The Government is increasingly selling public service contracts to charities
Providing public services: what the donors don't know

Charities are increasingly being financed by the Government in return for providing contracted public services. If the donors knew, they’d perhaps stop giving say a series of charity and public sector experts, but they probably don’t have a clue.

“There’s been a huge growth in investment and funding to charities from the state,” intones Jay Kennedy from the Directory of Social Change, a third sector advisory group. “The lion’s share has been in return for services to the state.”

The facts back it up. According to the National Council of Voluntary Organisations (NCVO), Government was responsible for 28 per cent of the third sector’s total income in 1995: by 2005 it was providing 38.5 per cent. While government grants have remained frozen in the past five years, contracts increased from 48 per cent in 2002 to 62 per cent of government funding three years later.

A Conservative party green paper released in June 2008 made big deal of the fact that donations from individuals are funding charities less and less in the face of statutory income.

Mr Kennedy argues that charities “find it quite difficult to fundraise independently,” if they’re taking on services under contract that were previously delivered by government bodies. He says donors want to give to charity because they see it as independent: they already pay taxes for public service provision so there's no reason to give more. However, he does add that often donors don’t really know how much government funding charities get.

“There probably is potential for [statutory funding] to be a negative thing if you asked a lot of people. There’s definitely the potential, as for the evidence…”

International poverty relief charity Action Aid drew a line of independence against the Government when it declined to get involved in an initiative supporting its Millenium Development Goals.

“Part of our role is about holding the government to account” asserts Policy officer Tom Sharman. He says Action Aid rely mostly on voluntary income because they want to maintain a critical distance so that they can reprimand the Government if they feel they’re getting things wrong.

Third sector columnist Nick Seddon would approve. In his 2007 book Who Cares? How state funding and political activism change charity, argues that voluntary organisations receiving more than 70 per cent of their income from the state are de facto state agencies and should lose their charitable status.

“Would it change your perception as a giver if you knew [the UK’s largest social care charity] Turning Point got 99 per cent of it’s funding from the state? I feel that it must be the case that people would give less,” Mr Seddon asserts today.

“Is that the reason we’re giving less as a society? I don’t know. If you did a massive awareness poll, people know very little about it.”

Alison Wolf, professor of public sector management at King’s College London, recently led a Radio Four debate on the issue where Seddon was a guest. She believes that a society existing on nothing but the government and private companies is a “pretty odd idea in itself”.

“In the past if you didn’t give to people who were poor then it wasn’t going to happen.

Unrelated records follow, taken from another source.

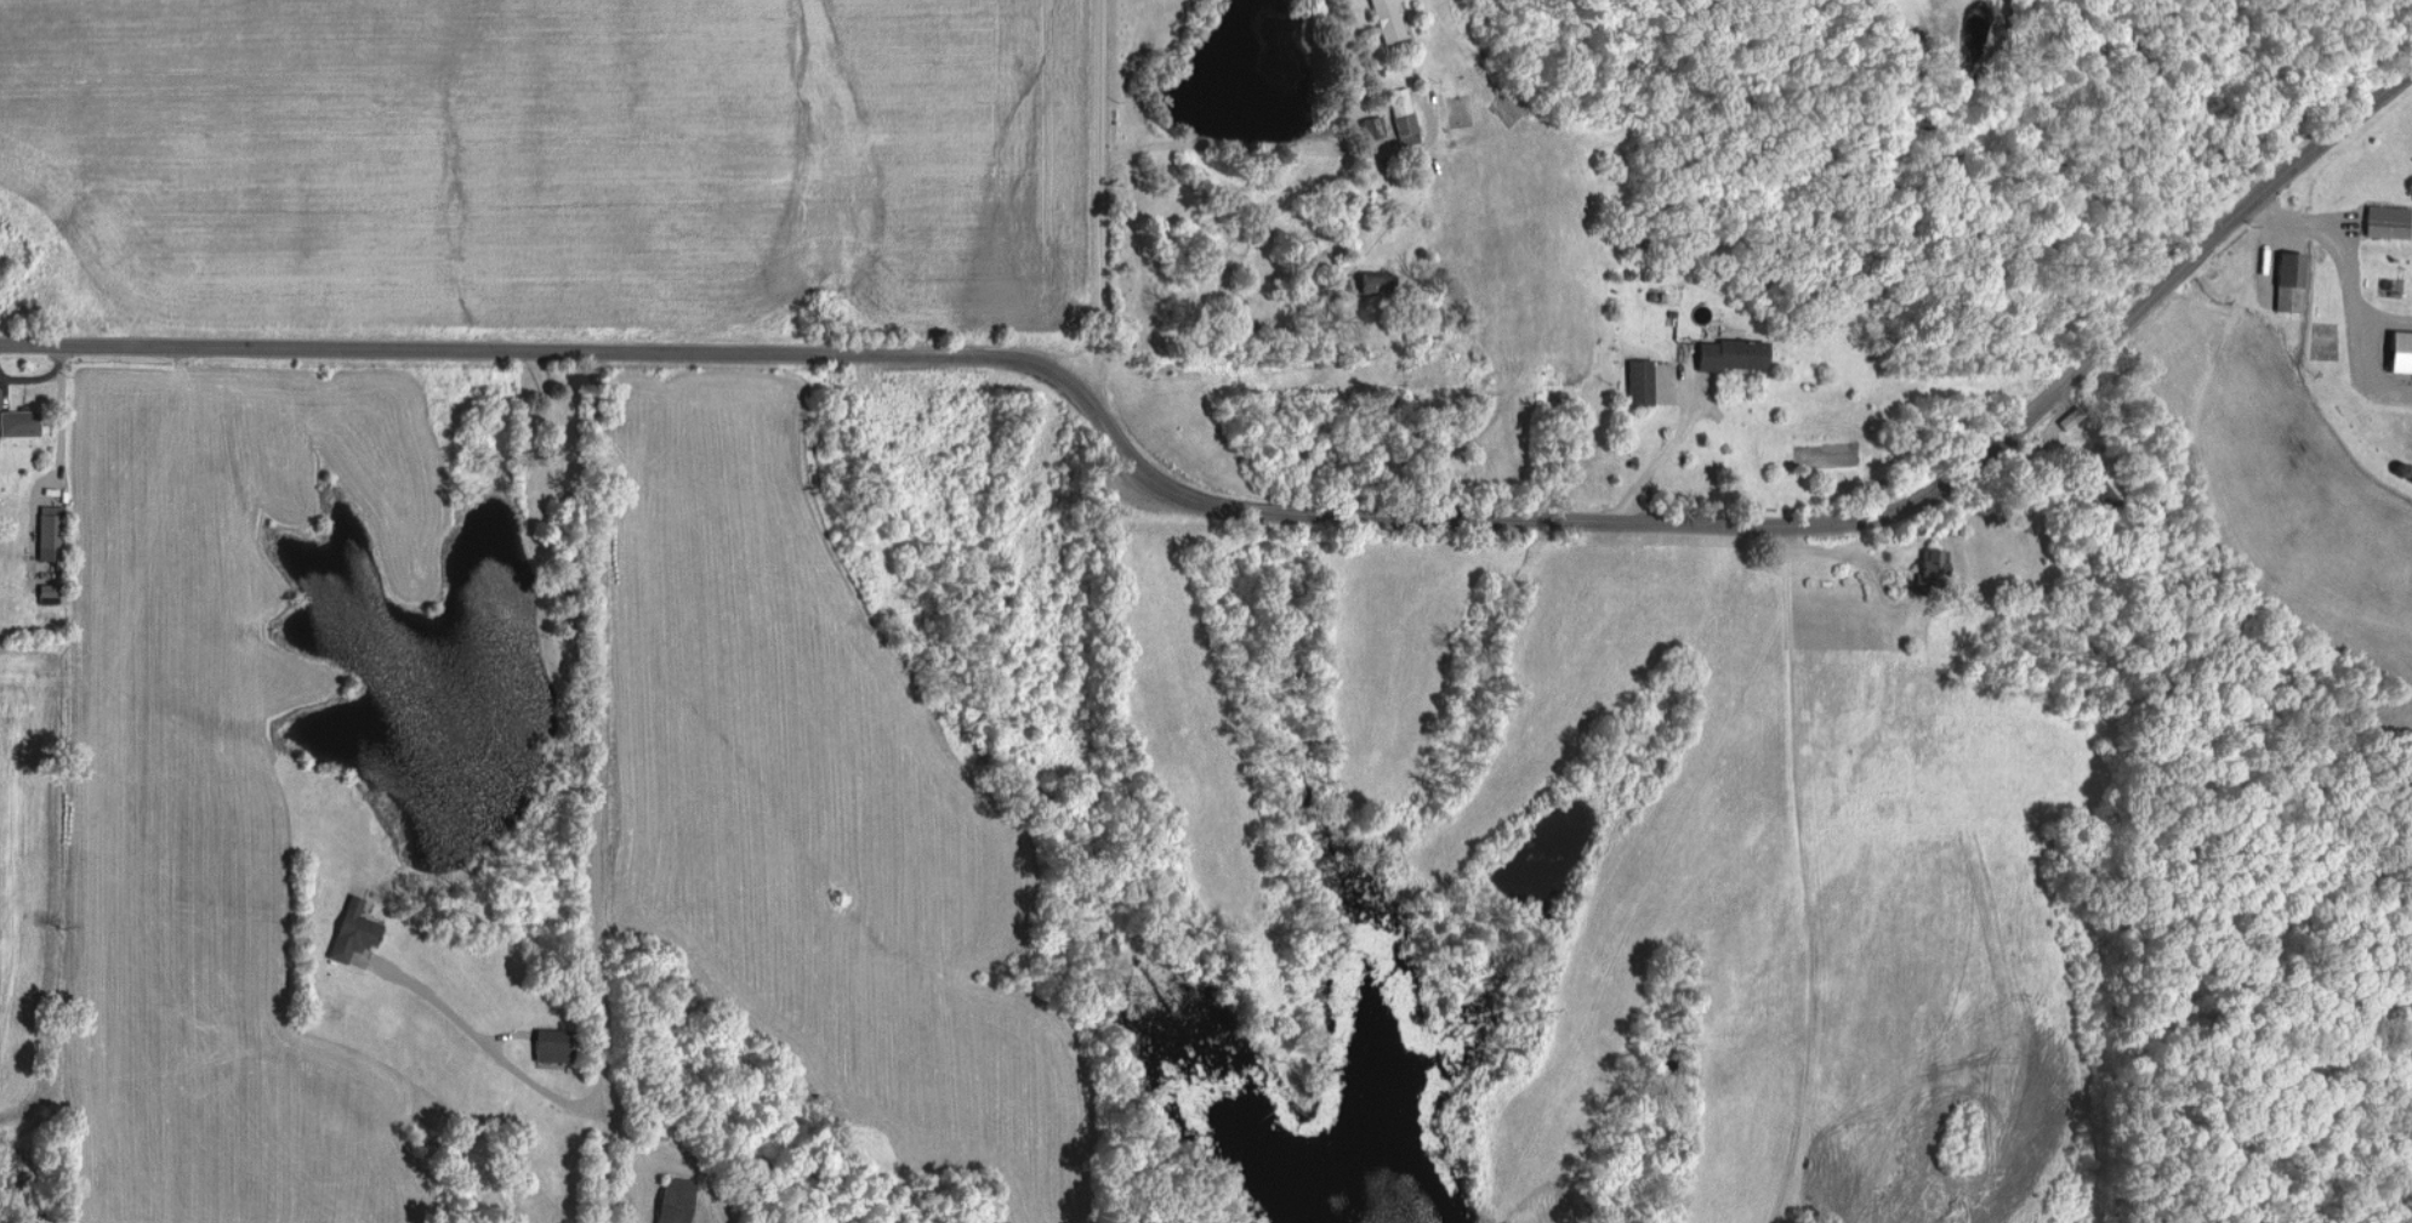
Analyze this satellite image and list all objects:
building: (1386, 19)
building: (1401, 109)
road: (1104, 192)
building: (2387, 220)
building: (2289, 281)
building: (1369, 282)
building: (2400, 351)
road: (537, 353)
building: (1731, 354)
building: (1638, 381)
building: (18, 422)
road: (1796, 522)
building: (48, 535)
building: (1932, 560)
building: (352, 930)
building: (549, 1043)
building: (673, 1199)

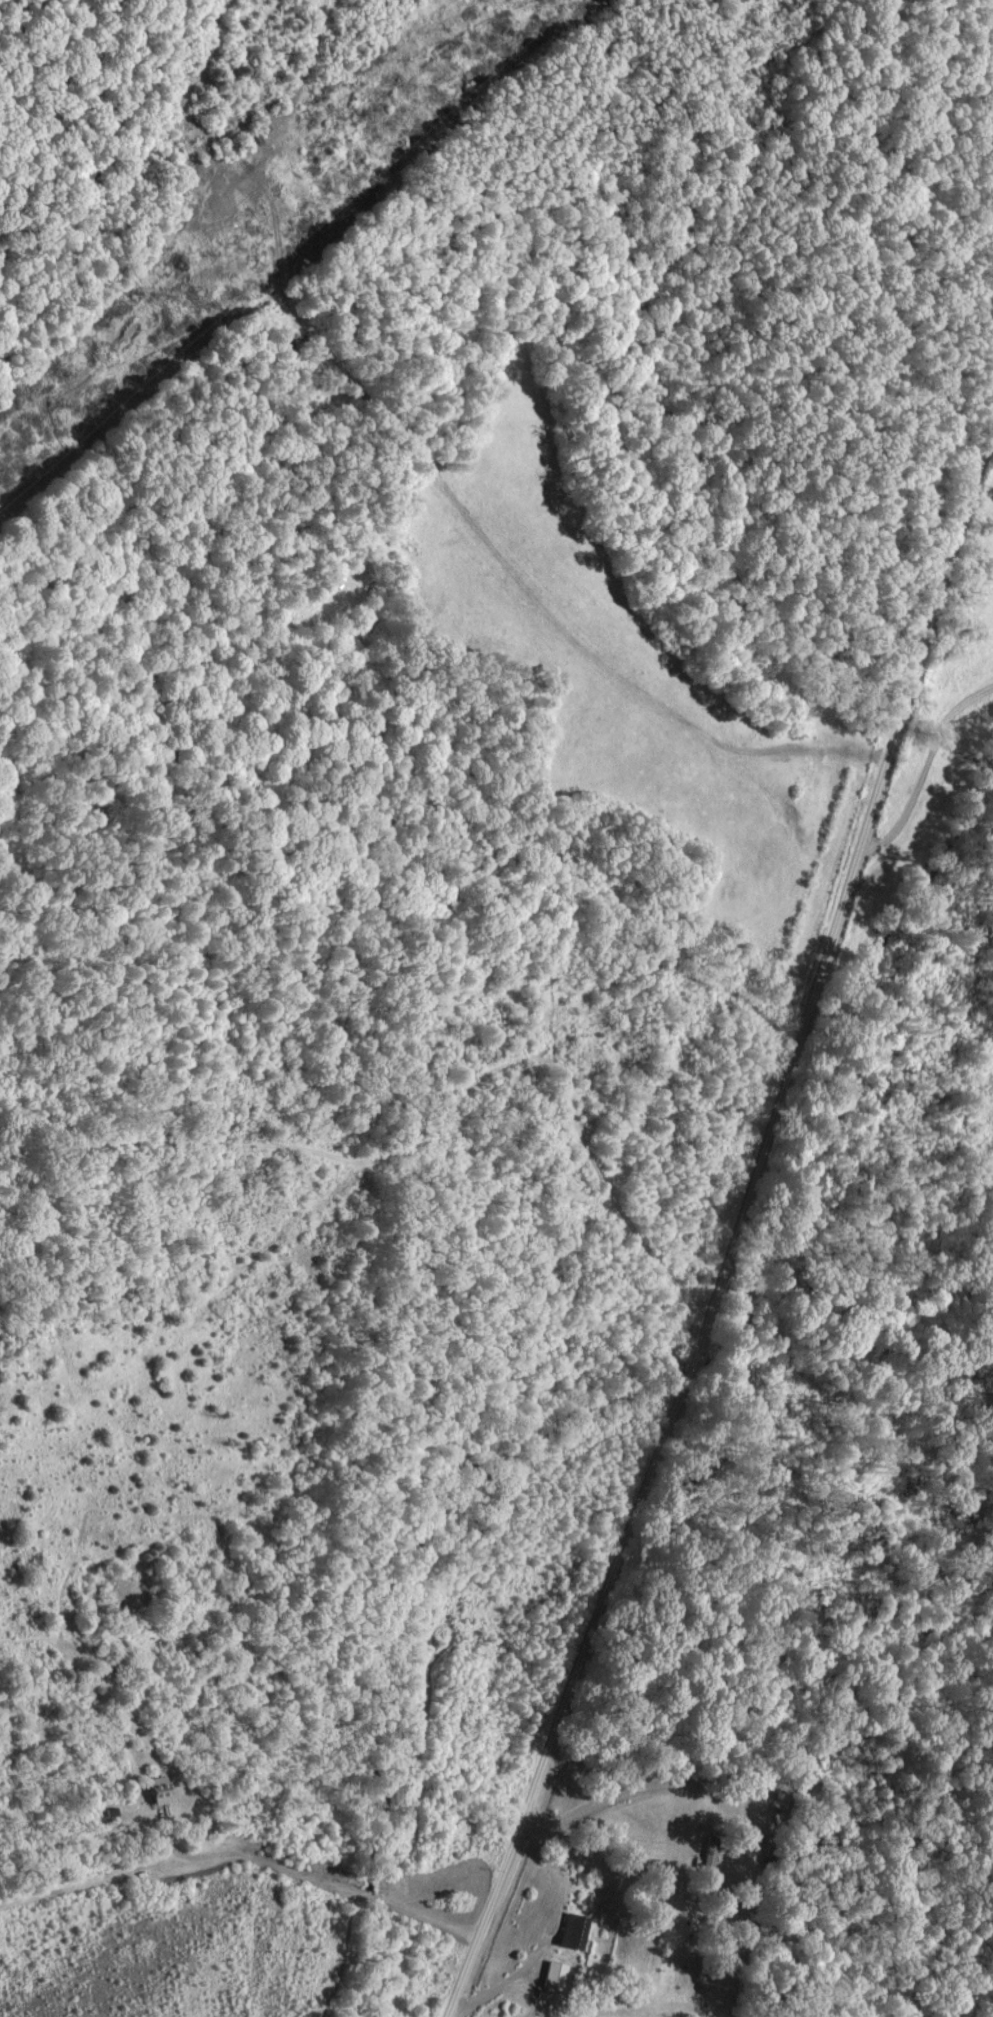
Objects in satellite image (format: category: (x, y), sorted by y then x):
power tower: (182, 303)
road: (730, 1230)
building: (155, 1790)
building: (571, 1932)
building: (555, 1974)

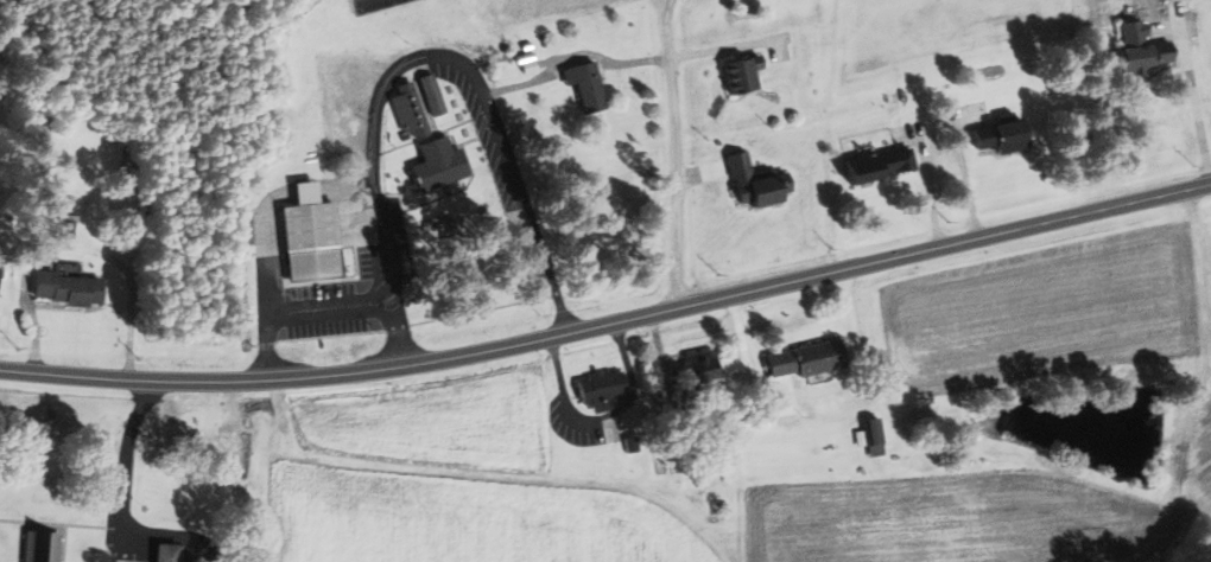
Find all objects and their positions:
park: (375, 5)
road: (719, 48)
building: (1147, 49)
road: (451, 62)
building: (747, 76)
building: (590, 86)
building: (434, 95)
road: (1193, 103)
building: (1007, 135)
building: (430, 143)
road: (668, 154)
building: (883, 166)
building: (761, 184)
road: (967, 186)
road: (928, 195)
building: (315, 239)
building: (1, 280)
building: (72, 289)
road: (329, 308)
road: (610, 323)
building: (812, 359)
building: (708, 369)
road: (814, 391)
building: (606, 392)
building: (876, 437)
road: (121, 506)
building: (45, 545)
building: (172, 551)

Now we’re aware of this vast welfare state and so psychologically we feel oh well, the government does everything let's leave it to do that as well.”

Professor Wolf thinks donors could be made to feel the value of their gifts is worth less. “If you knew that a charity is basically getting a vast amount of money from government, you think yours will be a drop in the ocean.”

Although the office of the Third Sector Minister Phil Hope said they would be happy to comment, they were not able to respond in the three weeks before this story went to press.

The growth in contracts has mostly benefited large charities with incomes of over £10m.

NCVO head of research Karl Wilding discloses there are “well known problems” about the length of contracts (they're too short), the time frame for renewal of those contracts and about being clear when grants are more appropriate.

He adds: “We are in the long term shifting from funding the sector through grants and donations to financing the sector. We’re thinking more about types of resources such as loan finance.”

“People fund the issues they’re interested in or governments fund whatever the political priorities of the day are and that doesn’t always coincide with the areas where funding is most required.”